Memoria histórica
Los 58 días en los que fueron masacrados 108 sacerdotes en Toledo
La Ciudad Imperial se convirtió entre julio y septiembre de 1936 en una ciudad martirial, donde la sangre corría –literalmente– por las calles
Cazar al sacerdote o al religioso. Este era el principal –y siniestro– pasatiempo en Toledo para los milicianos entre el 22 de julio y el 18 de septiembre de 1936. En apenas 58 días, 108 curas (11 maristas, 1 franciscano, 14 carmelitas descalzos, 3 jesuitas y 79 sacerdotes diocesanos) fueron perseguidos como presas, detenidos y asesinados. Sin mediar palabra. Sin mediar, mucho menos, un juicio. Ni siquiera una pantomima que lo simulara. Eran curas, y eso bastaba para sentenciarlos a muerte.
Lo recoge el sacerdote Jorge López Teulón en su último libro, Mártires a la sombra del alcázar de Toledo (editorial San Román). López Teulón, autor de una veintena de obras sobre la persecución religiosa en España en los años 30 del siglo XX y principal experto en la materia, recopila numerosos casos de asesinatos de religiosos en la capital castellano manchega. «Toledo ha recibido diversos títulos: Ciudad Regia, Ciudad Imperial, Ciudad de las Tres Culturas... todavía le pertenece otro: ciudad martirial», escribe el autor, citando a monseñor Jaime Colomina Torner, otro investigador de la persecución religiosa en España.
Vale la pena transcribir literalmente algunos pasajes del libro por su crudeza, como el de Ricardo Pla Espí, capellán mozárabe de la catedral primada, profesor del seminario y consiliario de la Asociación Católica de Propagandistas:
«Valor para sufrir, pero mucho más amor para perdonar»
– Consuelo, sácame la chaqueta; ahora vienen a por mí
Su madre, que está enferma en la cama, dice a su hijo:
– ¿Y estás dispuesto a morir?
– Sí, madre, estoy preparado ya
Consuelo exclama en voz alta:
– ¡Ay, Madre mía, madre de Dios, dame fuerzas!

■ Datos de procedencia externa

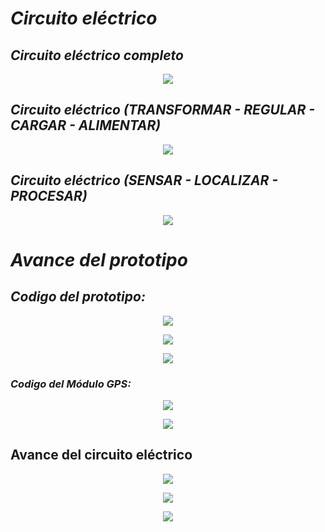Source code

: 
 # *Circuito eléctrico*

## *Circuito eléctrico completo*

<p align="center" float="left">  <img src="https://github.com/GreisyJhoana05/Grupo2-FdD/blob/main/FdD/Imagenes/Esquem%C3%A1tico%2C%20Simulaci%C3%B3n%20y%20Prototipado/E06Imagen01.jpg"  /> </p>

## *Circuito eléctrico (TRANSFORMAR - REGULAR - CARGAR - ALIMENTAR)*

<p align="center" float="left">  <img src="https://github.com/GreisyJhoana05/Grupo2-FdD/blob/main/FdD/Imagenes/Esquem%C3%A1tico%2C%20Simulaci%C3%B3n%20y%20Prototipado/E06Imagen02.jpg" /> </p>

## *Circuito eléctrico (SENSAR - LOCALIZAR - PROCESAR)*

<p align="center" float="left">  <img src="https://github.com/GreisyJhoana05/Grupo2-FdD/blob/main/FdD/Imagenes/Esquem%C3%A1tico%2C%20Simulaci%C3%B3n%20y%20Prototipado/E06Imagen03.jpg"  /> </p>


# *Avance del prototipo*

## *Codigo del prototipo:*

<p align="center" float="left">  <img src="https://github.com/GreisyJhoana05/Grupo2-FdD/blob/main/FdD/Imagenes/Esquem%C3%A1tico%2C%20Simulaci%C3%B3n%20y%20Prototipado/E06Imagen04.jpg"/> </p>

<p align="center" float="left">  <img src="https://github.com/GreisyJhoana05/Grupo2-FdD/blob/main/FdD/Imagenes/Esquem%C3%A1tico%2C%20Simulaci%C3%B3n%20y%20Prototipado/E06Imagen05.jpg" /> </p>

<p align="center" float="left">  <img src="https://github.com/GreisyJhoana05/Grupo2-FdD/blob/main/FdD/Imagenes/Esquem%C3%A1tico%2C%20Simulaci%C3%B3n%20y%20Prototipado/E06Imagen06.jpg"  /> </p>

### *Codigo del Módulo GPS:*

<p align="center" float="left">  <img src="https://github.com/GreisyJhoana05/Grupo2-FdD/blob/main/FdD/Imagenes/Esquem%C3%A1tico%2C%20Simulaci%C3%B3n%20y%20Prototipado/E06Imagen07.jpg"  /> </p>

<p align="center" float="left">  <img src="https://github.com/GreisyJhoana05/Grupo2-FdD/blob/main/FdD/Imagenes/Esquem%C3%A1tico%2C%20Simulaci%C3%B3n%20y%20Prototipado/E06Imagen08.jpg"  /> </p>

## Avance del circuito eléctrico

<p align="center" float="left">  <img src="https://github.com/GreisyJhoana05/Grupo2-FdD/blob/main/FdD/Imagenes/Esquem%C3%A1tico%2C%20Simulaci%C3%B3n%20y%20Prototipado/E06Imagen09.jpg"  /> </p>

<p align="center" float="left">  <img src="https://github.com/GreisyJhoana05/Grupo2-FdD/blob/main/FdD/Imagenes/Esquem%C3%A1tico%2C%20Simulaci%C3%B3n%20y%20Prototipado/E06Imagen10.jpg"  /> </p>

<p align="center" float="left">  <img src="https://github.com/GreisyJhoana05/Grupo2-FdD/blob/main/FdD/Imagenes/Esquem%C3%A1tico%2C%20Simulaci%C3%B3n%20y%20Prototipado/E06Imagen11.jpg"  /> </p>
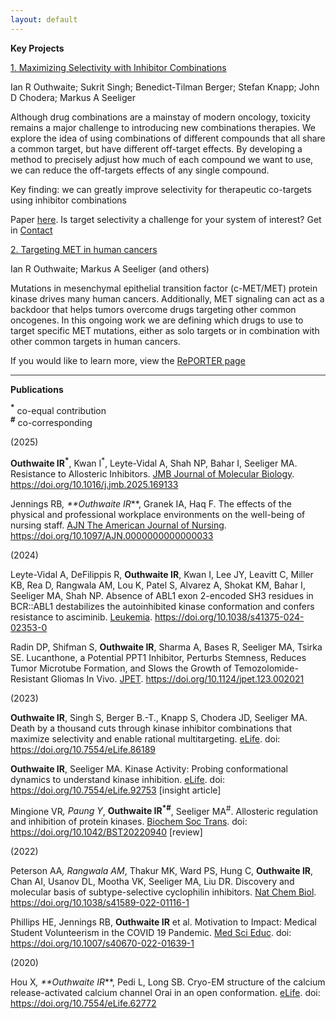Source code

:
 ```yaml
---
layout: default
---
```


**Key Projects**

<ins>1. Maximizing Selectivity with Inhibitor Combinations</ins>

Ian R Outhwaite; Sukrit Singh; Benedict-Tilman Berger; Stefan Knapp; John D Chodera; Markus A Seeliger

Although drug combinations are a mainstay of modern oncology, toxicity remains a major challenge to introducing new combinations therapies. We explore the idea of using combinations of different compounds that all share a common target, but have different off-target effects. By developing a method to precisely adjust how much of each compound we want to use, we can reduce the off-targets effects of any single compound.   

Key finding: we can greatly improve selectivity for therapeutic co-targets using inhibitor combinations

Paper <a href = "https://elifesciences.org/articles/86189">here</a>. Is target selectivity a challenge for your system of interest? Get in [Contact](./Contact)

<ins>2. Targeting MET in human cancers</ins>

Ian R Outhwaite; Markus A Seeliger (and others)

Mutations in mesenchymal epithelial transition factor (c-MET/MET) protein kinase drives many human cancers. Additionally, MET signaling can act as a backdoor that helps tumors overcome drugs targeting other common oncogenes. In this ongoing work we are defining which drugs to use to target specific MET mutations, either as solo targets or in combination with other common targets in human cancers.

If you would like to learn more, view the <a href = "https://reporter.nih.gov/search/wId_jHAfj0aCcvuVjx4Obw/project-details/10824590">RePORTER page</a>

<div style="border-bottom: 1px solid #333;"></div>


**Publications**

**<sup>*</sup>** co-equal contribution   
**<sup>#</sup>** co-corresponding

(2025)

**Outhwaite IR<sup>*</sup>**, Kwan I<sup>*</sup>, Leyte-Vidal A, Shah NP, Bahar I, Seeliger MA. Resistance to Allosteric Inhibitors. <u>JMB Journal of Molecular Biology</u>. https://doi.org/10.1016/j.jmb.2025.169133

Jennings RB<sup>*</sup>,  **Outhwaite IR<sup>*</sup>**, Granek IA, Haq F. The effects of the physical and professional workplace environments on the well-being of nursing staff. <u>AJN The American Journal of Nursing</u>. https://doi.org/10.1097/AJN.0000000000000033

(2024)

Leyte-Vidal A, DeFilippis R, **Outhwaite IR**, Kwan I, Lee JY, Leavitt C, Miller KB, Rea D, Rangwala AM, Lou K, Patel S, Alvarez A, Shokat KM, Bahar I, Seeliger MA, Shah NP. Absence of ABL1 exon 2-encoded SH3 residues in BCR::ABL1 destabilizes the autoinhibited kinase conformation and confers resistance to asciminib. <u>Leukemia</u>. https://doi.org/10.1038/s41375-024-02353-0

Radin DP, Shifman S, **Outhwaite IR**, Sharma A, Bases R, Seeliger MA, Tsirka SE. Lucanthone, a Potential PPT1 Inhibitor, Perturbs Stemness, Reduces Tumor Microtube Formation, and Slows the Growth of Temozolomide-Resistant Gliomas In Vivo. <u>JPET</u>. https://doi.org/10.1124/jpet.123.002021

(2023)

**Outhwaite IR**, Singh S, Berger B.-T., Knapp S, Chodera JD, Seeliger MA. Death by a thousand cuts through kinase inhibitor combinations that maximize selectivity and enable rational multitargeting. <u>eLife</u>. doi: https://doi.org/10.7554/eLife.86189

**Outhwaite IR**, Seeliger MA. Kinase Activity: Probing conformational dynamics to understand kinase inhibition. <u>eLife</u>. doi: https://doi.org/10.7554/eLife.92753 [insight article]

Mingione VR<sup>*</sup>, Paung Y<sup>*</sup>, **Outhwaite IR<sup>*#</sup>**, Seeliger MA<sup>#</sup>. Allosteric regulation and inhibition of protein kinases. <u>Biochem Soc Trans</u>. doi: https://doi.org/10.1042/BST20220940 [review]

(2022)

Peterson AA<sup>*</sup>, Rangwala AM<sup>*</sup>, Thakur MK, Ward PS, Hung C, **Outhwaite IR**, Chan AI, Usanov DL, Mootha VK, Seeliger MA, Liu DR. Discovery and molecular basis of subtype-selective cyclophilin inhibitors. <u>Nat Chem Biol</u>. https://doi.org/10.1038/s41589-022-01116-1

Phillips HE, Jennings RB, **Outhwaite IR** et al. Motivation to Impact: Medical Student Volunteerism in the COVID 19 Pandemic. <u>Med Sci Educ</u>. doi: https://doi.org/10.1007/s40670-022-01639-1

(2020)

Hou X<sup>*</sup>, **Outhwaite IR<sup>*</sup>**, Pedi L, Long SB. Cryo-EM structure of the calcium release-activated calcium channel Orai in an open conformation. <u>eLife</u>. doi: https://doi.org/10.7554/eLife.62772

Don Ricardo le dice a su hermana:
–No te preocupes, te dará más de lo que necesitas
Así se despide de los suyos. Dieciocho vienen esta vez a buscarlo. llaman a la puerta, preguntan por el cura y su padre dice:
– ¡Dejadlo a él y llevadme a mí!
Don Ricardo, desde dentro, exclama:
– El sacerdote soy yo. ¿Puedo despedirme de mis padres?
–No, no puedes, le responden de malas formas
Para entonces, él ya ha besado a los tres y los ha confortado. Su madre está enferma, pero se levanta de la cama como puede, y los tres le acompañan hasta la puerta. Don Ricardo los mira; es una mirada dulce, llena de cariño. Sus ojos brillan con fuerza. Los padres se arrodillan en el portal con los ojos fijos en su hijo, esperando su bendición. Su madre todavía tiene ánimo para decirle:
– Hijo mío, mucho valor para sufrir, pero mucho más amor para perdonar
La madre se dirige a su hijo en castellano; cosa rara, pues entre ellos hablan en valenciano. Pero, sin duda, lo hace para que los que se lo llevan, la oigan.
Los milicianos no soportan el ambiente creado y lo empujan para que empiece a caminar. Los familiares se quedan en el dintel de la puerta. Al llegar a la esquina, Ricardo se vuelve con la misma mirada de antes; es la despedida definitiva. Allí acaba todo. A los cinco minutos, en el paseo del Tránsito, en una gran escalera, lo matan: dos tiros, uno en la frente y otro en el costado. Cuando ve que le están apuntando, grita: «¡Viva Cristo Rey!». El cadáver queda allí tendido.
Todo esto se desarrollaba mientras en el alcázar de Toledo, varios cientos de personas permanecían 70 días atrincheradas esperando ser liberadas por las tropas del general Francisco Franco, hecho que ocurrió el 27 de septiembre.
Beatriz y Gracia Pellicer, autoras de 'Hogares de amor y perdón'
«En cuatro años serán beatificados 4.000 mártires asesinados en España en los años 30»
El caso de Ricardo Pla Espí fue solo uno de los 108 sacerdotes que fueron asesinados in odium fidei en la Ciudad Imperial entre julio y septiembre de 1936. Desde el año 303, la sangre de los mártires no corría por las calles de Toledo. En ese caso fue el martirio de Leocadia. Tuvieron que pasar dieciséis siglos, hasta 1936, para que una nueva ola de odio –y de perdón sincero– embargara la ciudad.